Kauffman is known for practicing a comprehensive planning process that balances growth and/or income with institutional-level wealth preservation techniques. He also works closely with clients on what they want their lives to look like.
As client Ron Dresher, managing partner of a large promotional marketing agency in Los Angeles, puts it: “He not only gives good financial advice but he takes a good look at you personally — your risk tolerance, lifestyle, work desires — and then he puts a whole package together so you have a life plan that not only includes financial independence but your personal goals. And he plays with full integrity.”
Kauffman’s approach to his practice and to his own life was shaped as a child. His father abandoned him and his mother when he was three, an experience that has made him especially sensitive to the plight of struggling single women. Many of his clients are women.
Kauffman floundered in high school, barely graduating. He was pumping gas and bagging groceries when a friend’s family who believed in his potential convinced him to enroll at a junior college. He went on to get two master’s degrees. (Kauffman’s vanity plate reads: 10 HUS, for “tenacious.”) At Claremont University where Kauffman got his MBA, he studied under Drucker. It was Drucker who instilled in Kauffman a keen sense of business ethics.
After working in brand management for a consumer packaging company, Kauffman became a financial advisor first for Equitec Financial Group and later for American Pacific Securities. He founded his current firm in 1988.
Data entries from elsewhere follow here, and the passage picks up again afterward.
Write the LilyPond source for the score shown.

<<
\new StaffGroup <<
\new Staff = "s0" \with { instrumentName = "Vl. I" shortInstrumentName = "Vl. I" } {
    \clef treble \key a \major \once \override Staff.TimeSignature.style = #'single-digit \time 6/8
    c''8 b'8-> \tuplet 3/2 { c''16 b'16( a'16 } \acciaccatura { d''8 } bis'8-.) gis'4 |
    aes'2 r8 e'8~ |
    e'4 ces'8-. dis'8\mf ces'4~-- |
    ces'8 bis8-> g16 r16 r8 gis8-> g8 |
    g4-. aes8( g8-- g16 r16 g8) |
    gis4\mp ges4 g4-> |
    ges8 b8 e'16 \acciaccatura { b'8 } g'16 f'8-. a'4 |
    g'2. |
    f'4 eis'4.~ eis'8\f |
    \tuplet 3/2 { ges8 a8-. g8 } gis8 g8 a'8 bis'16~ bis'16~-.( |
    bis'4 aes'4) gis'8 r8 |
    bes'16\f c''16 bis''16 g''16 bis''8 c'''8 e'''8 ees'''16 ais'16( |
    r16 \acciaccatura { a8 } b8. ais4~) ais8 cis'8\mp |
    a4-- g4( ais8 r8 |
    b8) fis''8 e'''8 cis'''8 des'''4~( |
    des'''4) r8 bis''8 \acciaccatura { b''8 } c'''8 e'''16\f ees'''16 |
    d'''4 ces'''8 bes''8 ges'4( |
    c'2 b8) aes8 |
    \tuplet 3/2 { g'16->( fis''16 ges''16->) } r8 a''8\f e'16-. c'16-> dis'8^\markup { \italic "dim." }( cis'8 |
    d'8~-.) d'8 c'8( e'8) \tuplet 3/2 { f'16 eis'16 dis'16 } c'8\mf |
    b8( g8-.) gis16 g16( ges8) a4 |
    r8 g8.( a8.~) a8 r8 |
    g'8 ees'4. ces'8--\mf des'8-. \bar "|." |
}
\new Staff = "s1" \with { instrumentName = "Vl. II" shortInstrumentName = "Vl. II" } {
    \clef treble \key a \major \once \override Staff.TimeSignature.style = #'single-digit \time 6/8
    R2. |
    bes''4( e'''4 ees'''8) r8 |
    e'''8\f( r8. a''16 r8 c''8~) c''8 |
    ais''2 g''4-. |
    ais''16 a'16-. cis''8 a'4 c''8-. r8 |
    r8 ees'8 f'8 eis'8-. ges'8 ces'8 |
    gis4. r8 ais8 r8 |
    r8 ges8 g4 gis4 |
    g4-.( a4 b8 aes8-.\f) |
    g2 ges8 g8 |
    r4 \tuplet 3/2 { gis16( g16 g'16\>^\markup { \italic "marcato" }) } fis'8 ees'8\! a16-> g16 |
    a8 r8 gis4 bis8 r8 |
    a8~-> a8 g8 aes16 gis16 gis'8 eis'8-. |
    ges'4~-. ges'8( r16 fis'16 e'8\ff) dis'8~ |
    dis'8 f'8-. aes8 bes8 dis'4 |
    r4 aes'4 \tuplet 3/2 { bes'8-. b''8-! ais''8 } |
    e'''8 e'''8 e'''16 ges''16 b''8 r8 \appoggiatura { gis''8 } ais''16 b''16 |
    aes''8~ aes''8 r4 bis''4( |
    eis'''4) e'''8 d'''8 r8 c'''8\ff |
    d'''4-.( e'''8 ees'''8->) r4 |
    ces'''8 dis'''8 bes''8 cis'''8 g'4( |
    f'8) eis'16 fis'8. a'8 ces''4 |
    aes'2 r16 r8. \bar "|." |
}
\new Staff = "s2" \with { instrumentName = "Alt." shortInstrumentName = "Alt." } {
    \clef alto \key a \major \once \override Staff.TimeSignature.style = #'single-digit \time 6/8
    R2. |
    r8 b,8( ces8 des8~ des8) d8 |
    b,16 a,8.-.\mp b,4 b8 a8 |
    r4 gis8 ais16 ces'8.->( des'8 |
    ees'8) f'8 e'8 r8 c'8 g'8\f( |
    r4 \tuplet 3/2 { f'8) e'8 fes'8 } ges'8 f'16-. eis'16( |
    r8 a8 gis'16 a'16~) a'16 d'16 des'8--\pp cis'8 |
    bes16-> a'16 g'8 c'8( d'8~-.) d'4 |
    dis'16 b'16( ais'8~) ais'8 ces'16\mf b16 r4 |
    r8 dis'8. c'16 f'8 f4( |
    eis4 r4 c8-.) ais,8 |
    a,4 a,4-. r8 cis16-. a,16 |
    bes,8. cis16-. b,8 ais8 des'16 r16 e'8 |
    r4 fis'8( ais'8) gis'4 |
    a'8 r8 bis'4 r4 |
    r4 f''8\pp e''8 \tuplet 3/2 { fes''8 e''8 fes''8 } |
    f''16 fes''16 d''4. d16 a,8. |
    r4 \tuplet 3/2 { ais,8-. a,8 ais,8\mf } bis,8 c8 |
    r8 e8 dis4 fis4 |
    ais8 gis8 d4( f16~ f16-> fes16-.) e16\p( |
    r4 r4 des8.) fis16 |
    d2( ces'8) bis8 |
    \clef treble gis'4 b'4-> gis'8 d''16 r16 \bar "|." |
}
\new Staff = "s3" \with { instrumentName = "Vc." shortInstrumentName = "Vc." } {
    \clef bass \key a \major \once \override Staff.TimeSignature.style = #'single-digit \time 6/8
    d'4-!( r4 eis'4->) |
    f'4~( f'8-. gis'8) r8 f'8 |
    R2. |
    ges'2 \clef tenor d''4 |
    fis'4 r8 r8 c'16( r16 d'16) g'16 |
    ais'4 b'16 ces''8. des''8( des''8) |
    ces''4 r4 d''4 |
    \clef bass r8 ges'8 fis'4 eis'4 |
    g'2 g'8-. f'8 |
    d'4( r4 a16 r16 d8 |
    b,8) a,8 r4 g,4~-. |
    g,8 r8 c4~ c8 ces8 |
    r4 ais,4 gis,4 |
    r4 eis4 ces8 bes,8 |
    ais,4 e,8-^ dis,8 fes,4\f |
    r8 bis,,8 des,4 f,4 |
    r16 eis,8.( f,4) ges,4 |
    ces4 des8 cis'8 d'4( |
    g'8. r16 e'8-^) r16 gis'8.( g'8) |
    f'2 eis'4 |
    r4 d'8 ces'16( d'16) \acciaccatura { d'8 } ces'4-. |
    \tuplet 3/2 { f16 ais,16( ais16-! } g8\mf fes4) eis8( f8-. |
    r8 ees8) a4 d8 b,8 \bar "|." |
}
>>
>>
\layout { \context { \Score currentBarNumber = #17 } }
From the start, Kauffman has operated according to several core business values. Objectivity and transparency, for example. Clients can choose to work with his firm on an hourly or percentage-of-assets fee basis, taking any conflict of interest right off the table. He also provides what he calls a “service sanctuary.” As Kauffman frames it: “It’s a place where clients can feel we’ve got the ball and we’re not dropping it. And these are standards I impose on my staff. If a client’s calling us with a question, we are already behind. We should have been pro-active.”